Answer
- The energy of photon of wavelength $3.3\mu m$ is $6.02\times10^{-20}J$.
- The energy of photon of wavelength $0.154nm$ is $1.29\times10^{-15}J$.
- The energy of photon of wavelength $0.154nm$ is higher than the energy of photon of wavelength $3.3\mu m$.
Work Step by Step
*Strategy:
We would calculate the energy of a photon of each wavelength according to the following formula $$E=h\times\nu=\frac{h\times c}{\lambda}$$
then compare the energy in each case with each other.
$E$ : the energy of a photon
$h$ : Planck constant ($h\approx6.626\times10^{-34}J.s$)
$\nu$ : frequency of photon
$\lambda$ : wavelength of photon
$c$ : speed of light in a vacuum ($c\approx2.998\times10^8m/s$)
- Step 1: Find the known variables
There is one photon (let's call it $p1$) of wavelength $3.3\mu m$, which means $\lambda_{p1} = 3.3\mu m= 3.3\times10^{-6}m$.
The other photon ($p2$) has wavelength $0.154nm$; so $\lambda_{p2}= 0.154nm=1.54\times10^{-10}m$.

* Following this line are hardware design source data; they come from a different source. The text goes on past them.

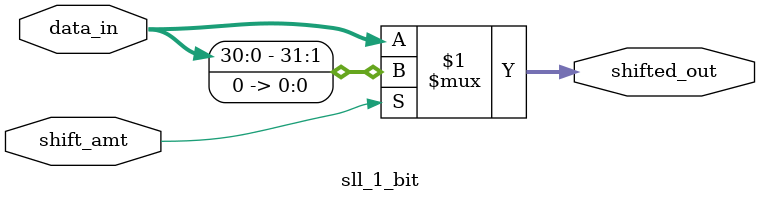
<source format=v>
module sll_1_bit(shifted_out, data_in, shift_amt);
    output [31:0] shifted_out;
    input [31:0] data_in;
    input shift_amt;

    assign shifted_out = shift_amt ? {data_in[30:0], 1'b0} : data_in;
endmodule

</source>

- Step 2: Calculate the energy of photon $p1$ and photon $p2$
$E_{p1}=\frac{h\times c}{\lambda}=\frac{(6.626\times10^{-34})\times(2.998\times10^8)}{3.3\times10^{-6}}\approx6.02\times10^{-20}J$
$E_{p2}=\frac{h\times c}{\lambda}=\frac{(6.626\times10^{-34})\times(2.998\times10^8)}{1.54\times10^{-10}}\approx1.29\times10^{-15}J$
We see that the energy of photon $p2$ (wavelength $0.154nm$) is higher than the energy of photon $p1$ (wavelength $3.3\mu m$).